» WHAT IS NEEDED
Which lines mention "graph"? Show each one from the listing.

» THE DATA
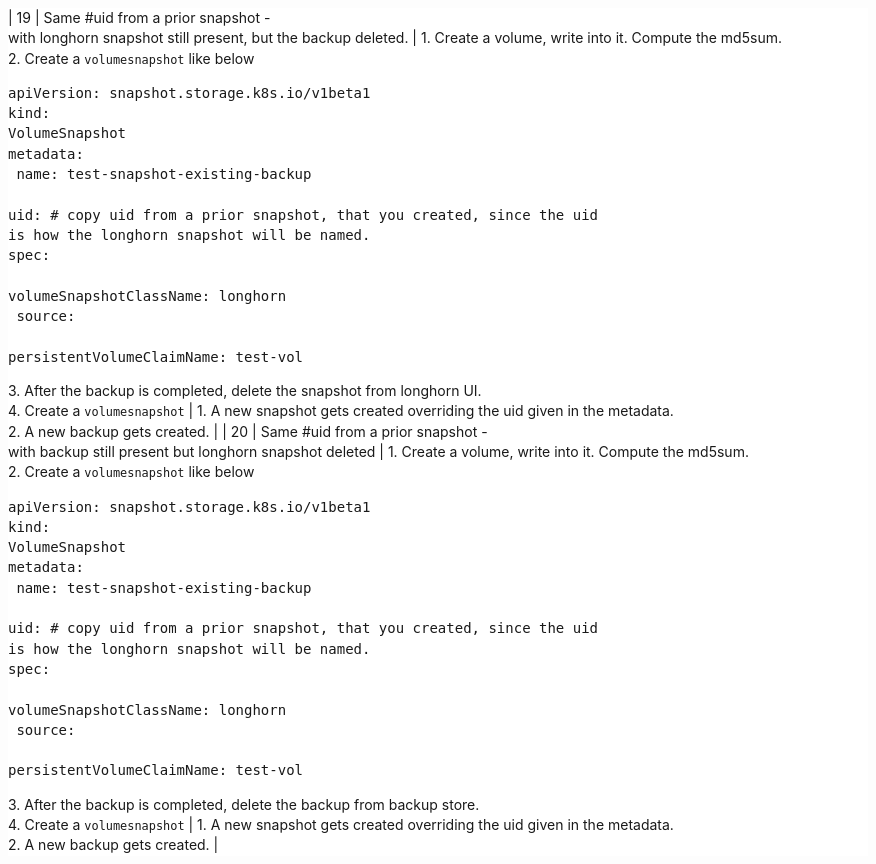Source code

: | 19  | Same #uid from a prior snapshot -  <br>with longhorn snapshot still present, but the backup deleted. | 1.  Create a volume, write into it. Compute the md5sum.<br>2.  Create a `volumesnapshot` like below<br><pre>apiVersion: snapshot.storage.k8s.io/v1beta1<br>kind: VolumeSnapshot<br>metadata:<br>  name: test-snapshot-existing-backup<br>  uid: # copy uid from a prior snapshot, that you created, since the uid is how the longhorn snapshot will be named.<br>spec:<br>  volumeSnapshotClassName: longhorn<br>  source:<br>    persistentVolumeClaimName: test-vol</pre>3.  After the backup is completed, delete the snapshot from longhorn UI.<br>4.  Create a `volumesnapshot` | 1.  A new snapshot gets created overriding the uid given in the metadata.<br>2.  A new backup gets created. |
| 20  | Same #uid from a prior snapshot -  <br>with backup still present but longhorn snapshot deleted | 1.  Create a volume, write into it. Compute the md5sum.<br>2.  Create a `volumesnapshot` like below<br><pre>apiVersion: snapshot.storage.k8s.io/v1beta1<br>kind: VolumeSnapshot<br>metadata:<br>  name: test-snapshot-existing-backup<br>  uid: # copy uid from a prior snapshot, that you created, since the uid is how the longhorn snapshot will be named.<br>spec:<br>  volumeSnapshotClassName: longhorn<br>  source:<br>    persistentVolumeClaimName: test-vol</pre>3.  After the backup is completed, delete the backup from backup store.<br>4.  Create a `volumesnapshot` | 1.  A new snapshot gets created overriding the uid given in the metadata.<br>2.  A new backup gets created. |
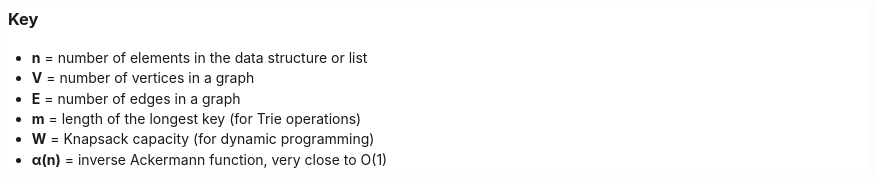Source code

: 
### Key

- **n** = number of elements in the data structure or list
- **V** = number of vertices in a graph
- **E** = number of edges in a graph
- **m** = length of the longest key (for Trie operations)
- **W** = Knapsack capacity (for dynamic programming)
- **α(n)** = inverse Ackermann function, very close to O(1)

» RESPONSE AREA
- **V** = number of vertices in a graph
- **E** = number of edges in a graph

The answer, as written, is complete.